Dysbiosis of the oropharyngeal microbiota in COVID-19: distinct profiles in patients with severe respiratory symptoms.

Background: COVID-19 has been strongly associated with alterations in the oropharyngeal microbiota, yet the microbial features linked to disease severity remain unclear.

Objective: This study aimed to elucidate the microbial signatures associated with COVID-19 disease severity.

Design: 16S rRNA gene sequencing was employed to profile the oropharyngeal microbiota of patients with varying degrees of COVID-19 severity.
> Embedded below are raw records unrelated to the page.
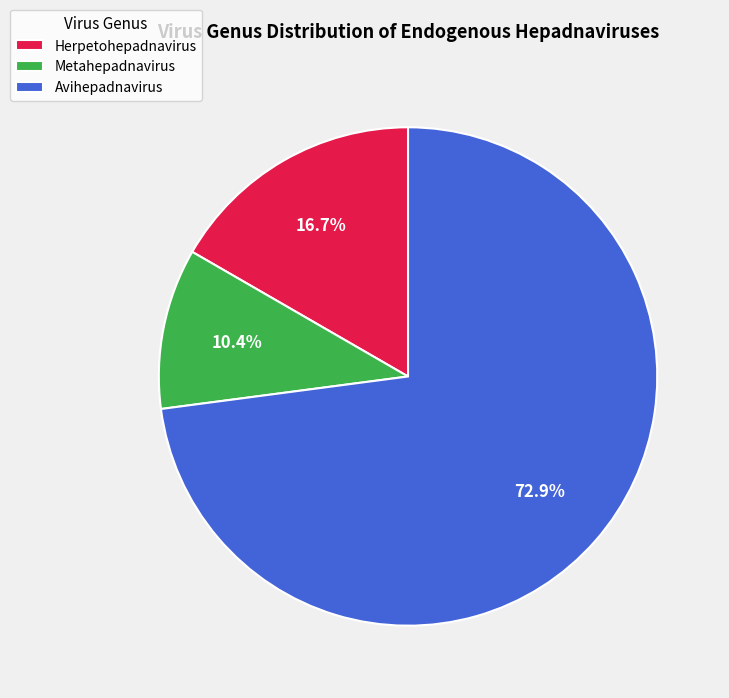

How many segments does this pie chart have?

3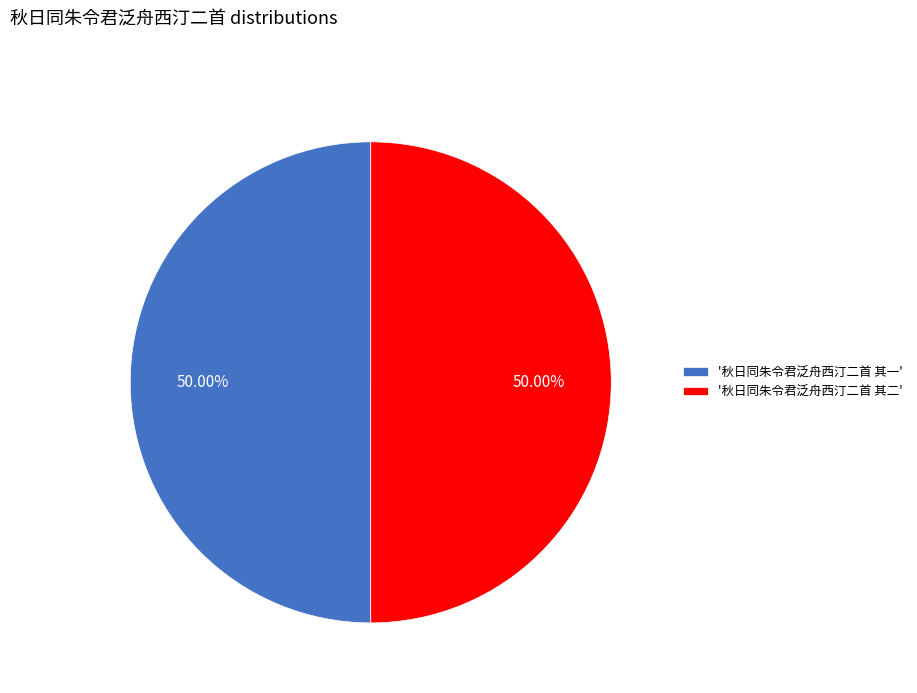

Combined, do '秋日同朱令君泛舟西汀二首 其一' and '秋日同朱令君泛舟西汀二首 其二' account for over 50%?

Yes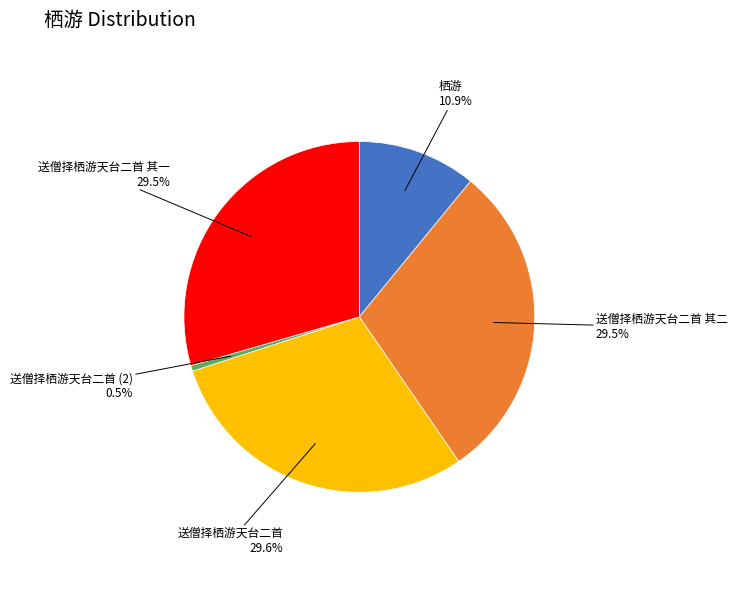

Does any single category account for the majority?

No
Results: A significant reduction in alpha diversity suggests a major microbial dysbiosis in critically ill patients compared to less severe cases and healthy individuals, whereas beta diversity analysis revealed a broadly conserved community structure across different groups. Comparative analysis showed significant depletion of the phylum Fusobacteriota and enrichment of bacterial families, including Corynebacteriaceae, Methylobacteriaceae, Acetobacteraceae, Bradyrhizobiaceae, Lactobacillaceae, Staphylococcaceae, Propionibacteriaceae, and Moraxellaceae. Rothia mucilaginosa was notably enriched in patients with severe respiratory symptoms, and many of the enriched taxa are known opportunistic pathogens associated with respiratory infections.

Conclusion: The marked dysbiosis and enrichment of opportunistic pathogens in the oropharyngeal microbiota of critically ill patients indicate their possible role in respiratory complications. The identified microbial patterns highlight the potential of microbiome profiling as a tool for disease prognosis and guide further research into the role of microbes in COVID-19 pathogenesis and implications for treatment protocols.